Tried this recipe?Let us know how it was!

Updated from 7/18/13 and Aug 28, 2021.

46 thoughts on “Cast Iron Deep Dish Pizza

  1. Christie

    5 stars
    I’m usually on the fence about deep dish pizza, but this one looks super delicious! Now, I just have to get out the cast iron pan to make it!

  2. David Scott Allen

    Somehow, I missed this post the first couple of times around. I remember making a deep dish pizza in college with friends from a recipe we found in GQ magazine. It was so complicated for us then, but yours is so easy and looks so good! I definitely need to try this.

  3. Michaela Kenkel

    My daughter in law is from Chicago — she misses the pizza! I am going to make this and surprise her!

  4. Dan

    This looks delicious! How do you prevent the crust from coming back into the center of the pan when pressing it down?

    1. Inger Post author

      The pizza dough I have been buying from Trader Joe’s spreads quite nicely right out of the package. If a dough is “fighting” you, it can help to leave it alone for a bit to relax and try it again. The biggest problem I have had was sticking when I used olive oil to grease the pan instead of Pam. If you get a chance to try this, I’d love to hear how it goes!

  5. Kathy

    Inger, your pizza looks amazing! My son buys the TJs pizza crust all the time and loves it. Wish I had a TJs closer to me. I have never tried to make a deep dish pizza…maybe the time has come.

    1. Inger Post author

      You should give it a try Kathy! There is an Italian bakery near us that sells pizza crust dough–perhaps if you asked around you might find another source. And if you happen to get to TJs, the crusts freeze well so you could buy more than one.

  6. Karis

    Can’t wait to try this recipe, I’ve never attempted deep-dish pizza. I think a trip to the Le Creuset outlet is in order…after the house sells 🙂

  7. Kathy

    Inger, I never usually think to make deep dish pizza. A good reminder–and it looks like a mouth-watering recipe, too.

  8. grace

    the toppings are always my favorite component of pizza, and when made this way, there’s an ample amount for sure! gorgeous and tasty work!

    1. Inger Post author

      I think the color is spinach–the outlet store has both retired and non-retired colors. With a coupon the current colors are often just as discounted. I had to get my dutch oven in black to get one that came with a high heat knob (they were out of the separate knobs and I wanted to use it for Molly’s bread). I was excited to see you got yours from Le Creuset!

  9. Louise

    Dare i say it, okay I won’t:) But, if I had to eat pizza, Chicago Style is most definitely the way to go! Glad you indulged on that pan:) Happy to know Trader Joe’s dough is good too just in case I should ever get a craving for Pizza, lol…

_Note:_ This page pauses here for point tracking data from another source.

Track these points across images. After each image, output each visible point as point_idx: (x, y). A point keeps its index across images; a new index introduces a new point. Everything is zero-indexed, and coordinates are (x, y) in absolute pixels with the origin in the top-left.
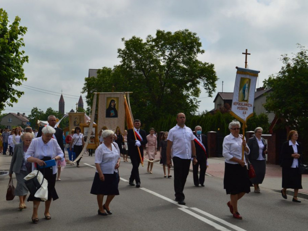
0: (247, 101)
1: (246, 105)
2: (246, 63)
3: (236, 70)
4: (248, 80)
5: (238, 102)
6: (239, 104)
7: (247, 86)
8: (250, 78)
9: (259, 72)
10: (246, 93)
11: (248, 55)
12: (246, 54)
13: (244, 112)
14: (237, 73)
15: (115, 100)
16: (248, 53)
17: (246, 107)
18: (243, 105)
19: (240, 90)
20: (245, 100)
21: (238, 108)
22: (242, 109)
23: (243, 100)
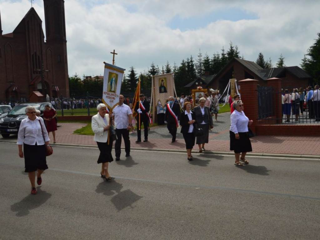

    Thanks for sharing, Pattie…

    1. Inger Post author

      My kids weren’t sure at first but came right around. I sometimes feel guilty buying my crust but it is soooo easy!

      1. Louise

        Oh Inger, I’m so sorry. I really need to slow down. Please forgive me. If it’s any consolation, I called Pattie, Inger last week, lol…

        I wouldn’t feel guilty buying the crust. That’s one of those things that are pretty close to home made. I feel guilty for not loving Pizza!

        So, so, so sorry, Inger. I really need to get my act together, lol…

        1. Inger Post author

          Oh don’t worry Louise, I just laughed. I wrote “granola” instead of “yogurt” this week on a post about yogurt and had to write a correction. I had just read another post about granola and well… you know how it goes;-) Silly fingers…

          1. Louise

            I have so many things on my mind. I’m glad it’s the fingers and not the brain. I’m trying to help someone get a Pinterest button on their blog so I’m drawing pictures, which I really stink at! Actually, I haven’t had dinner yet. A slice would be GREAT!

  10. CCU

    Your pizza looks utterly beautiful, so delicious and full of flavour 😀


    P.S. I am going to be exam prepping for four weeks so won’t be commenting – see you in a month!